-- What to do --
For the records below, report how many lines include the word "Ngành". Only the number should appear.

Input records below:

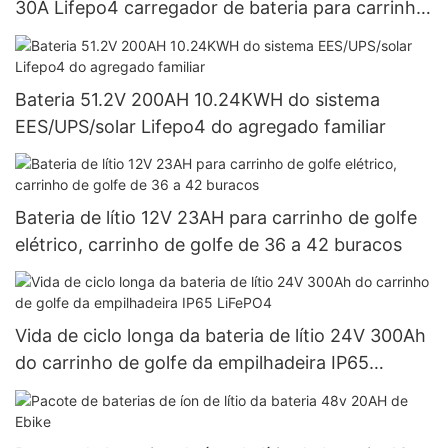
30A Lifepo4 carregador de bateria para carrinho
de golfe
Bateria 51.2V 200AH 10.24KWH do sistema
EES/UPS/solar Lifepo4 do agregado familiar
Bateria de lítio 12V 23AH para carrinho de golfe
elétrico, carrinho de golfe de 36 a 42 buracos
Vida de ciclo longa da bateria de lítio 24V 300Ah
do carrinho de golfe da empilhadeira IP65
LiFePO4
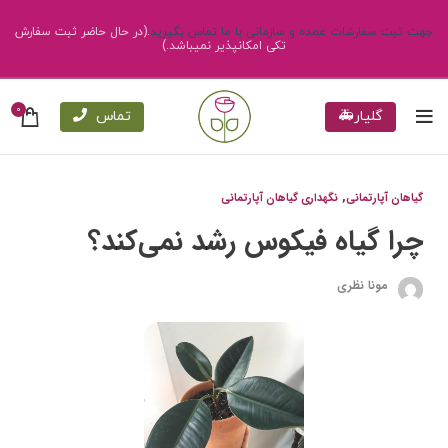
جهت ثبت سفارشات عمده و سازمانی با ما تماس بگیرید
.(در حال حاضر ثبت سفارش
تکی امکانپذیر نمیباشد.)
0
گلیار🚑
تماس
,
گیاهان آپارتمانی
نگهداری گیاهان آپارتمانی
چرا گیاه فیکوس رشد نمی‌کند؟
مونا نظری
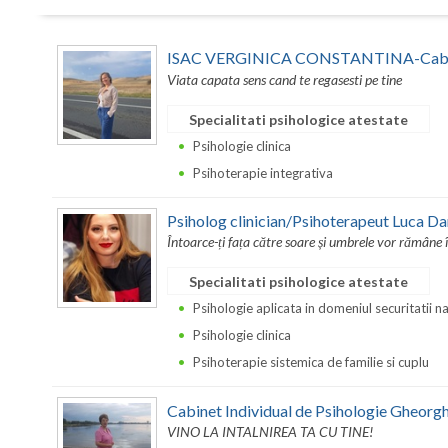
ISAC VERGINICA CONSTANTINA-Cabine
Viata capata sens cand te regasesti pe tine
Specialitati psihologice atestate
Psihologie clinica
Psihoterapie integrativa
Psiholog clinician/Psihoterapeut Luca Da
Întoarce-ți fața către soare și umbrele vor rămâne 
Specialitati psihologice atestate
Psihologie aplicata in domeniul securitatii n
Psihologie clinica
Psihoterapie sistemica de familie si cuplu
Cabinet Individual de Psihologie Gheorgh
VINO LA INTALNIREA TA CU TINE!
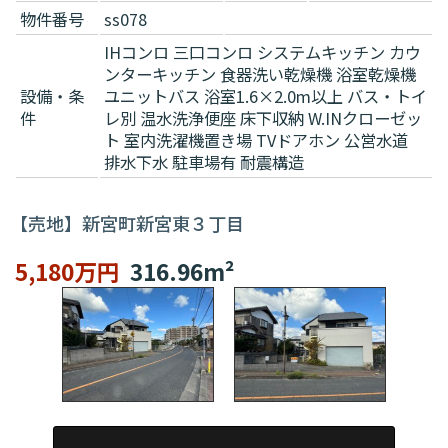
物件番号
ss078
IHコンロ
三口コンロ
システムキッチン
カウ
ンターキッチン
食器洗い乾燥機
浴室乾燥機
設備・条
ユニットバス
浴室1.6×2.0m以上
バス・トイ
件
レ別
温水洗浄便座
床下収納
W.INクローゼッ
ト
室内洗濯機置き場
TVドアホン
公営水道
排水下水
駐車場有
耐震構造
【売地】新宮町新宮東３丁目
5,180万円
316.96m²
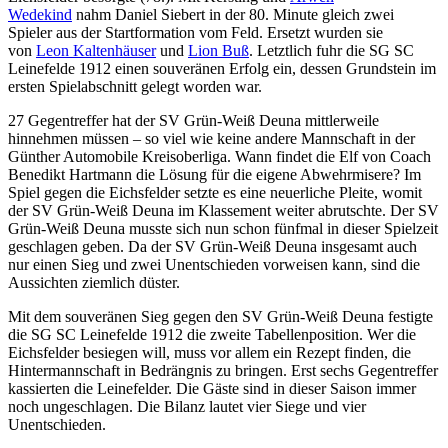
Wedekind
nahm Daniel Siebert in der 80. Minute gleich zwei
Spieler aus der Startformation vom Feld. Ersetzt wurden sie
von
Leon Kaltenhäuser
und
Lion Buß
. Letztlich fuhr die SG SC
Leinefelde 1912 einen souveränen Erfolg ein, dessen Grundstein im
ersten Spielabschnitt gelegt worden war.
27 Gegentreffer hat der SV Grün-Weiß Deuna mittlerweile
hinnehmen müssen – so viel wie keine andere Mannschaft in der
Günther Automobile Kreisoberliga. Wann findet die Elf von Coach
Benedikt Hartmann die Lösung für die eigene Abwehrmisere? Im
Spiel gegen die Eichsfelder setzte es eine neuerliche Pleite, womit
der SV Grün-Weiß Deuna im Klassement weiter abrutschte. Der SV
Grün-Weiß Deuna musste sich nun schon fünfmal in dieser Spielzeit
geschlagen geben. Da der SV Grün-Weiß Deuna insgesamt auch
nur einen Sieg und zwei Unentschieden vorweisen kann, sind die
Aussichten ziemlich düster.
Mit dem souveränen Sieg gegen den SV Grün-Weiß Deuna festigte
die SG SC Leinefelde 1912 die zweite Tabellenposition. Wer die
Eichsfelder besiegen will, muss vor allem ein Rezept finden, die
Hintermannschaft in Bedrängnis zu bringen. Erst sechs Gegentreffer
kassierten die Leinefelder. Die Gäste sind in dieser Saison immer
noch ungeschlagen. Die Bilanz lautet vier Siege und vier
Unentschieden.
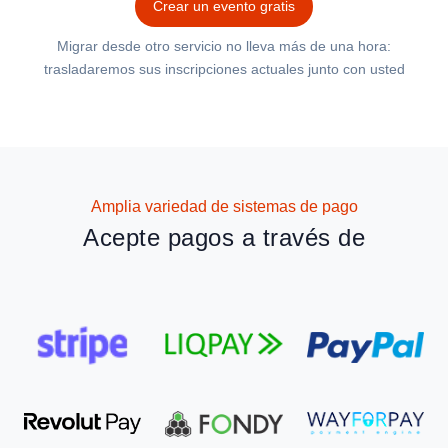
Crear un evento gratis
Migrar desde otro servicio no lleva más de una hora:
trasladaremos sus inscripciones actuales junto con usted
Amplia variedad de sistemas de pago
Acepte pagos a través de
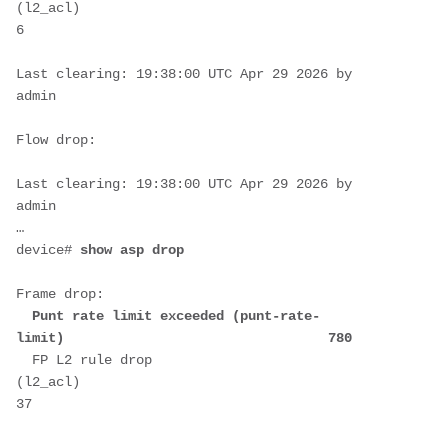
(l2_acl)                                              
6
Last clearing: 19:38:00 UTC Apr 29 2026 by 
admin
Flow drop:
Last clearing: 19:38:00 UTC Apr 29 2026 by 
admin
…
device# 
show asp drop
Frame drop:
  Punt rate limit exceeded (punt-rate-
limit)                                 780
  FP L2 rule drop 
(l2_acl)                                              
37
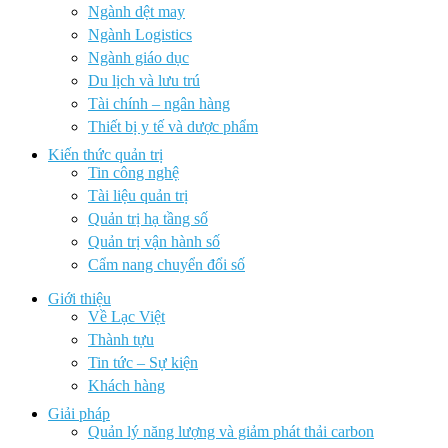
Ngành dệt may
Ngành Logistics
Ngành giáo dục
Du lịch và lưu trú
Tài chính – ngân hàng
Thiết bị y tế và dược phẩm
Kiến thức quản trị
Tin công nghệ
Tài liệu quản trị
Quản trị hạ tầng số
Quản trị vận hành số
Cẩm nang chuyển đổi số
Giới thiệu
Về Lạc Việt
Thành tựu
Tin tức – Sự kiện
Khách hàng
Giải pháp
Quản lý năng lượng và giảm phát thải carbon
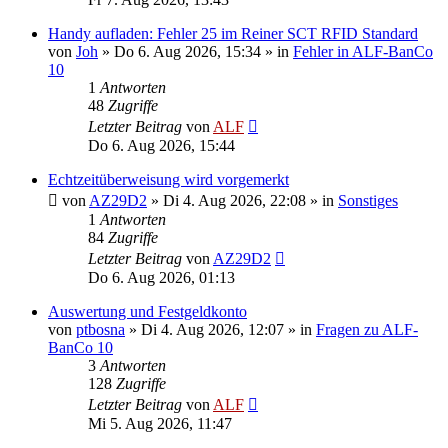
Handy aufladen: Fehler 25 im Reiner SCT RFID Standard
von
Joh
»
Do 6. Aug 2026, 15:34
» in
Fehler in ALF-BanCo
10
1
Antworten
48
Zugriffe
Letzter Beitrag
von
ALF
Do 6. Aug 2026, 15:44
Echtzeitüberweisung wird vorgemerkt
von
AZ29D2
»
Di 4. Aug 2026, 22:08
» in
Sonstiges
1
Antworten
84
Zugriffe
Letzter Beitrag
von
AZ29D2
Do 6. Aug 2026, 01:13
Auswertung und Festgeldkonto
von
ptbosna
»
Di 4. Aug 2026, 12:07
» in
Fragen zu ALF-
BanCo 10
3
Antworten
128
Zugriffe
Letzter Beitrag
von
ALF
Mi 5. Aug 2026, 11:47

End of Input records.

-- Result below --
3